Todd McFarlane say new SPAWN could be the JAWS of Superhero Movies

Spawn creator Todd McFarlane is still talking about the new Spawn movie he wants to make. He's been talking about this thing for years, why doesn't he just make it already? As much as I love the Spawn series and would love to see a new Spawn film... talk is cheap... I want to see it happen. I love what McFarlane wants to do with the movie, it could be incredible! So hopefully it actually ends up getting made.

Here's what McFarlane recently told the LA Times regarding the film and the character he wants to bring to the big screen:

I’ve always seen Spawn as being cut from a different cloth. It’s more of an urban, psychological story that’s being told. The answer I’ve given the last few years is that Spawn should be a small-budget movie in which the only thing that’s out of the ordinary is this thing that intellectually we know as Spawn and there would only be a handful of people that see it. I call it “it” because it never talks, it’s just a force of nature. Really, the story revolves around the people who are trying to decide: “Is the ghost alive? Is the shadow actually moving?” When I give that pitch, some of the executives scratch their heads. To a lot of people, a movie where the [title] character doesn’t talk doesn’t make any sense. There have been a few movies like that. Alien, you know, that guy didn’t say much. Or Jaws, the shark didn’t have too many speaking lines. Jaws is the closest example, the movie wasn’t about the shark, it’s about the people chasing the shark.

The idea I pitch is that the movie shouldn’t be about superheroes and laser beams — it’s about the id of people and the group of people caught up in the story and seeing things out of the corner of their eye. And when I give the pitch, I also say that I will write and direct it. There’s the nonnegotiable pieces of it. Then I have four suitors who say, “Yeah, cool, when do we start?” It means we’re not looking for a $20-million actor and we’re not looking for a big-budget extravaganza with lots of special effects.

The story that I pitch is very tight, very contained, but done right. I want a movie that gets people’s hearts racing. I want to scare them. Spawn, done right, is a creepy character. Instead of a superhero who just stands there. That’s why Batman was always the coolest of all the good guys. I never had one moment of affinity for [Superman]. He was a Boy Scout right from the moment he hit the ground. He was always polite and said the right thing. I never felt like he was in danger because he could spin planets on his finger. Batman is a guy who could die if you threw him out of a window. More than that, even though he had women throwing themselves at him and millions of dollars, all he wanted to do was to wait until 3 a.m. and the pitch of black and say, “time to put the costume on and scare the bad guys.” I relate way more to that guy. Spawn is Batman untethered, without the corporation behind it. Batman without limits, Batman who kills the Joker.

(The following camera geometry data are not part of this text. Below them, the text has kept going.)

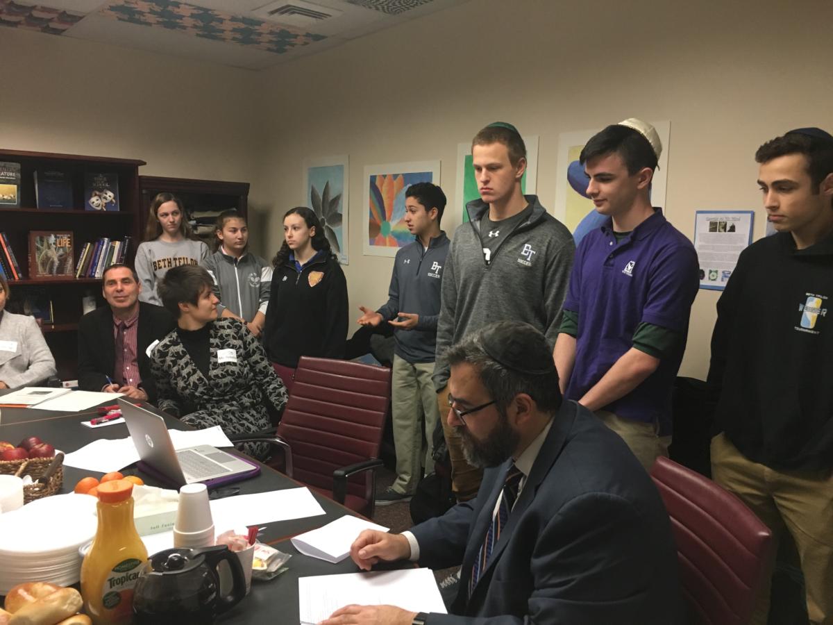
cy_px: 312
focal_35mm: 29
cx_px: 416
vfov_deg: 48.2
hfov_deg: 61.7
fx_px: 698
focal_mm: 4.15
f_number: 2.2
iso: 125
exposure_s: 1/30
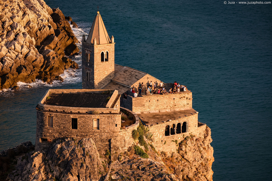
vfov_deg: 3.7
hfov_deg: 5.5
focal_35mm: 372
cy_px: 90
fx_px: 2811
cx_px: 136
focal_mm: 248.9
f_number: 7.1
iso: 200
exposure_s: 1/180
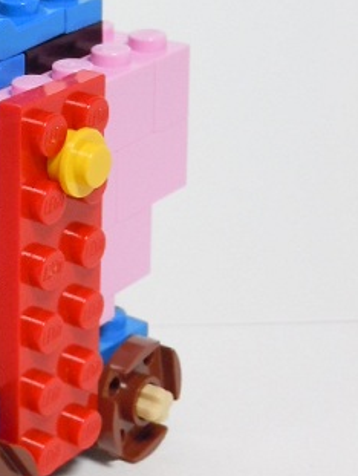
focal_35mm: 114
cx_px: -92
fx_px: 1569
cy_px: 160
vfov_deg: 17.2
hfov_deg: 12.6
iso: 400
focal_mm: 8.1
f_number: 4.6
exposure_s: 1/6
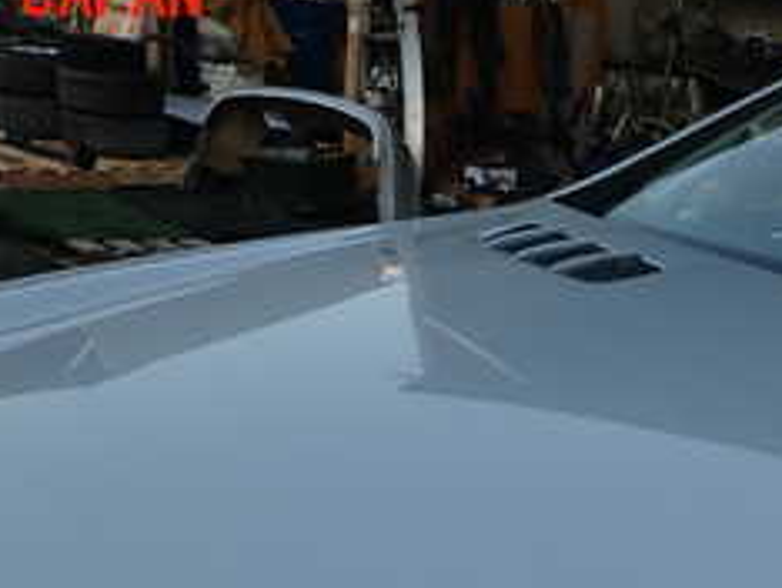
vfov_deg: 21.4
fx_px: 1447
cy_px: 705
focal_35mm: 64
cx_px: 598
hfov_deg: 29.7
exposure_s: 1/400
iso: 100
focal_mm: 4.5
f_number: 2.8
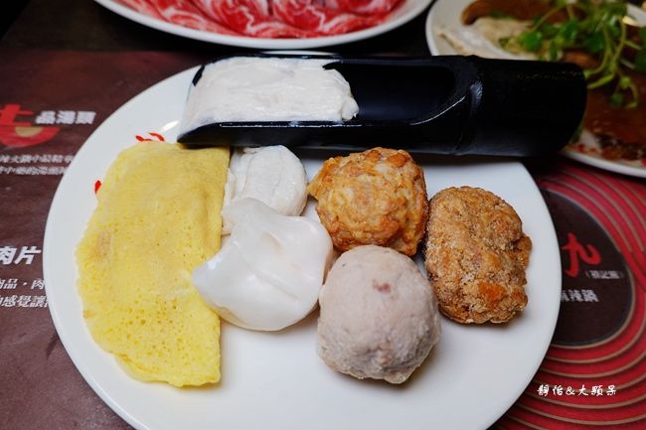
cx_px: 323
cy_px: 215
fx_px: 431
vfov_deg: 53.1
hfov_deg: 73.8
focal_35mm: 24
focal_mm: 9
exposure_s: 1/125
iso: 125
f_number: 2.8
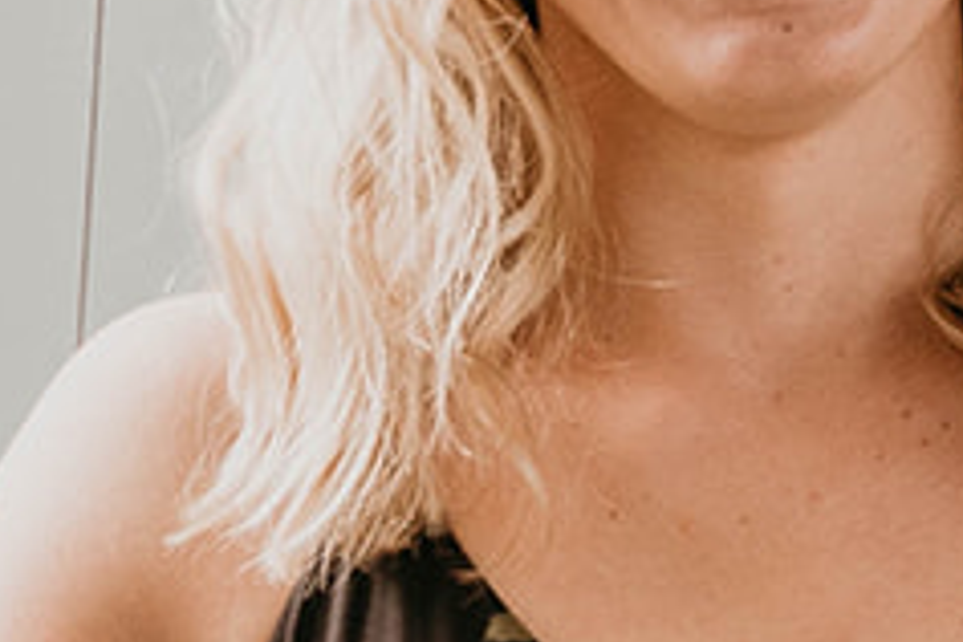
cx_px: 240
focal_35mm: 487
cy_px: 933
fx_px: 13026
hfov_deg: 4.2
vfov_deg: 2.8
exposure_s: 1/160
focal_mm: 72
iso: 400
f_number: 2.8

Spawn is a spectre, a sentinel, he’s that thing that nobody can get their hands on. As a kid growing up, the movies I was enamored with were the creepy movies where there’s only one creepy thing. Going back to the black-and-white films, way back, “Dracula” and “Frankenstein,” there was only one fantastical element. The title character. Dr. Frankenstein and Igor were just a madman and simpleton. They were still humans. When you start adding others to it, it loses me. The son of the Wolf Man or the bride of Frankenstein, even, it loses it. I like The Exorcist. I like Rosemary’s Baby. A little bit of the fantastic and then everything else was real. You went for the ride and felt like, “If there was a ghost in the house, this is what it would be like.”

Like I said, I love the idea he has for a Spawn movie. He's on the right track. But what do you all think? Would this kind of Spawn film interest you?